• **Compito**
Stabilisci se le affermazioni seguenti concordano con il testo sul Corpus Domini, rispondendo sì o no per ciascuna e citando alla lettera le parole del testo che lo decidono. 1. In Vaticano il Corpus Domini si celebra la domenica. 2. L'esortazione post-sinodale citata nel testo è di Papa Benedetto XVI. 3. Il testo che ricorda l'istituzione dell'eucaristia è tratto dalla Prima Lettera di San Paolo ai Corinzi.

• **Brano scelto**
____________
Eucaristia, cibo di verità nel deserto dell’anima e della storia

News del 05/06/2010 Torna all'elenco delle news

Il trasferimento della solennità del Corpus Domini alla domenica non ha fatto perdere l'importanza e l'incidenza che tale festa ha nelle comunità cristiane italiane. In particolare la tradizionale processione del SS. Sacramento per le principali vie delle nostre città è sentita e conservata, tanto da convocare intorno a questo atto di culto eucaristico moltissimi fedeli, diversi dei quali bambini e soprattutto quelli che in questi giorni hanno ricevuto la Prima Comunione. In altre parti del mondo, e nello stesso Vaticano, il Corpus Domini è rimasto al Giovedì.
La Solennità del Corpus Domini si celebra anche nel contesto della riflessione che la Chiesa Cattolica porta su tale fondamentale sacramento in seguito alla pubblicazione dell'esortazione post-sinodale di Papa Benedetto XVI, "Sacramentum caritatis", nella quale viene abbondantemente trattato l'aspetto teologico, liturgico e pastorale della SS. Eucaristia. Da questa nuova e ricca fonte di insegnamento magisteriale sul Sacramento dell'Altare attingiamo i contenuti essenziali per vivere questa domenica del Corpus Domini con un animo rinnovato nella fede e nel culto verso l'Eucaristia.
"Nel Sacramento dell'altare, -scrive Benedetto XVI - il Signore viene incontro all'uomo, creato ad immagine e somiglianza di Dio (cfr Gn 1,27), facendosi suo compagno di viaggio. In questo Sacramento, infatti, il Signore si fa cibo per l'uomo affamato di verità e di libertà. Poiché solo la verità può renderci liberi davvero (cfr Gv 8,36), Cristo si fa per noi cibo di Verità.... Nel sacramento dell'Eucaristia Gesù ci mostra in particolare la verità dell'amore, che è la stessa essenza di Dio. È questa verità evangelica che interessa ogni uomo e tutto l'uomo. Per questo la Chiesa, che trova nell'Eucaristia il suo centro vitale, si impegna costantemente ad annunciare a tutti, opportune importune (cfr 2 Tm 4,2), che Dio è amore (4). Proprio perché Cristo si è fatto per noi cibo di Verità, la Chiesa si rivolge all'uomo, invitandolo ad accogliere liberamente il dono di Dio".
Cogliamo questi contenuti nei testi biblici che proclamiamo oggi durante la celebrazione eucaristica come Parola di Dio, proposta all'assemblea che si riunisce per il Giorno del Signore, Pasqua settimanale, il cui centro è appunto la celebrazione eucaristica. Il testo della Prima Lettera di San Paolo Apostolo ai Corinzi ci ricorda l'istituzione dell'eucaristia e come questa istituzione e prassi liturgica e sacramentale della primitiva comunità ecclesiale veniva vissuta, trasmessa e colta nella sua essenza più profonda: "Fratelli, io ho ricevuto dal Signore quello che a mia volta vi ho trasmesso: il Signore Gesù, nella notte in cui veniva tradito, prese del pane e, dopo aver reso grazie, lo spezzò e disse: "Questo è il mio corpo, che è per voi; fate questo in memoria di me". Allo stesso modo, dopo aver cenato, prese anche il calice, dicendo: "Questo calice è la Nuova Alleanza nel mio sangue; fate questo, ogni volta che ne bevete, in memoria di me". Ogni volta infatti che mangiate di questo pane e bevete di questo calice, voi annunziate la morte del Signore finché egli venga".
____________
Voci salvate

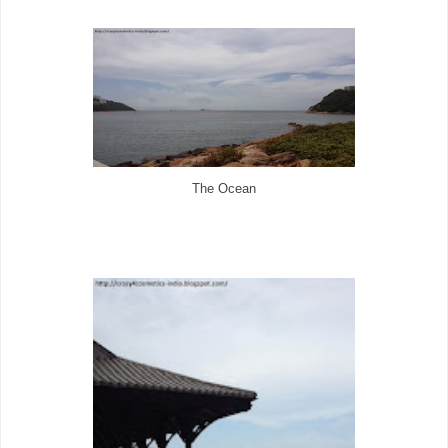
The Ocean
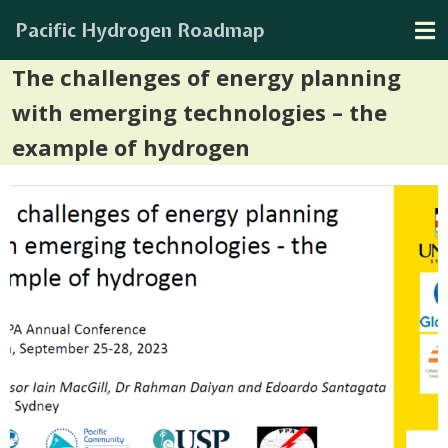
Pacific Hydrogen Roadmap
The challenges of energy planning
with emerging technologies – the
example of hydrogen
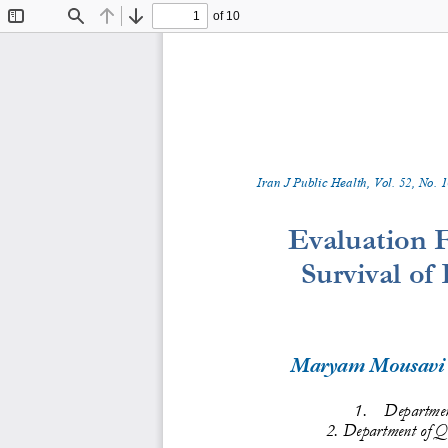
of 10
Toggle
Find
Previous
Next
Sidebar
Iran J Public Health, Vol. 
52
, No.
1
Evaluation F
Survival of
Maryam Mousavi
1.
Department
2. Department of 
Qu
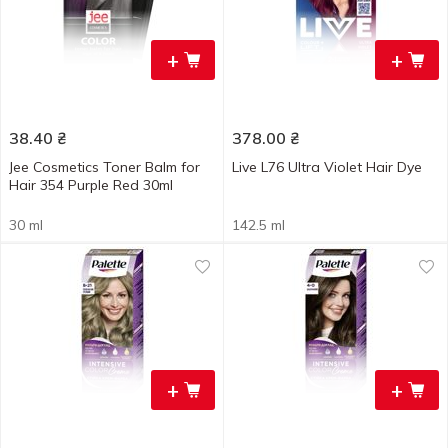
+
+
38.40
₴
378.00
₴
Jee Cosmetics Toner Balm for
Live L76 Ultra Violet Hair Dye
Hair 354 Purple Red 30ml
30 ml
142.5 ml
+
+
____________
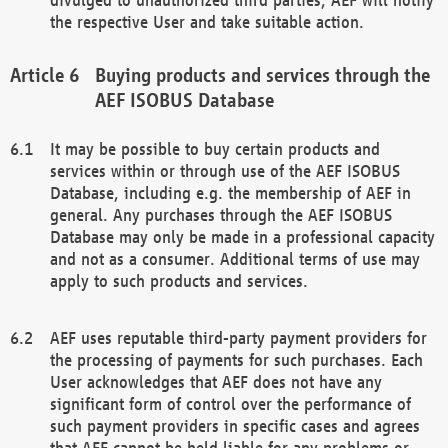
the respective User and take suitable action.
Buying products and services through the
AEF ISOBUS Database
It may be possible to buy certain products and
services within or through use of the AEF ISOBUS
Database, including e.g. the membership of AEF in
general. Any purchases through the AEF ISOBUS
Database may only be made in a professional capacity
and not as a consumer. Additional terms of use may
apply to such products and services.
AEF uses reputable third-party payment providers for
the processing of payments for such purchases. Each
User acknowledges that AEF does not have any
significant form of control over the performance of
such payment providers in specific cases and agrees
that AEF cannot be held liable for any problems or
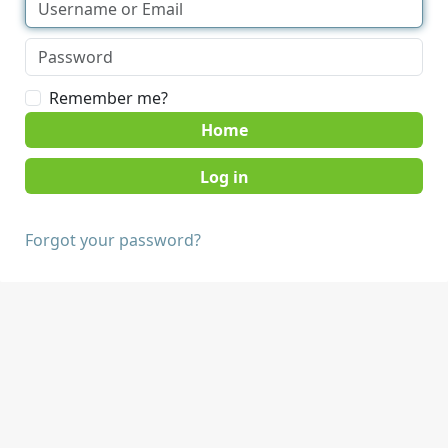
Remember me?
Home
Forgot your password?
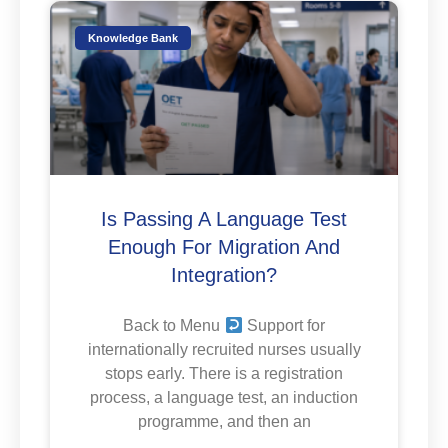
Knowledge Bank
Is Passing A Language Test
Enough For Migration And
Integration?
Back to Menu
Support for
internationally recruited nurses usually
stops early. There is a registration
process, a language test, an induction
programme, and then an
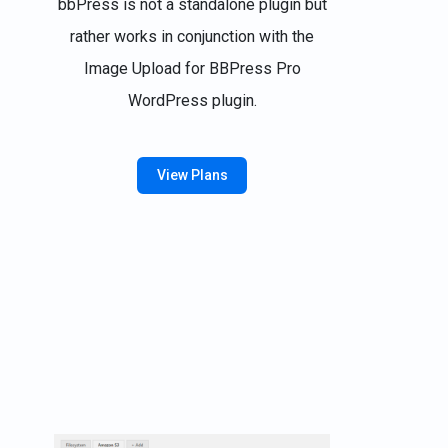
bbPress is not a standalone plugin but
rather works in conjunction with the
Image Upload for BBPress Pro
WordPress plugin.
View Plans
____________
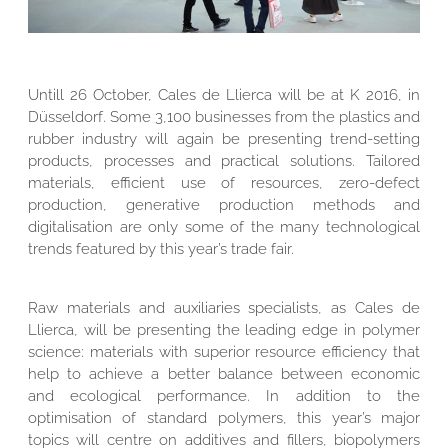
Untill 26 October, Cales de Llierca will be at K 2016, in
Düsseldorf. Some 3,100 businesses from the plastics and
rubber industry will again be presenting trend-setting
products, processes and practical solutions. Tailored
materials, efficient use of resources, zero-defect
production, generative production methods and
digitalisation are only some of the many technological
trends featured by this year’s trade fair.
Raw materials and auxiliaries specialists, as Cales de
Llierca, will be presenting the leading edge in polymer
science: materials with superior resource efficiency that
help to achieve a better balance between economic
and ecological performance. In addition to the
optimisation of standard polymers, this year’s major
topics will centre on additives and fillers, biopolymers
____________
• **Soluzione**
1. No: «In altre parti del mondo, e nello stesso Vaticano, il Corpus Domini è rimasto al Giovedì».
2. Sì: «dell'esortazione post-sinodale di Papa Benedetto XVI».
3. Sì: «Il testo della Prima Lettera di San Paolo Apostolo ai Corinzi ci ricorda l'istituzione dell'eucaristia».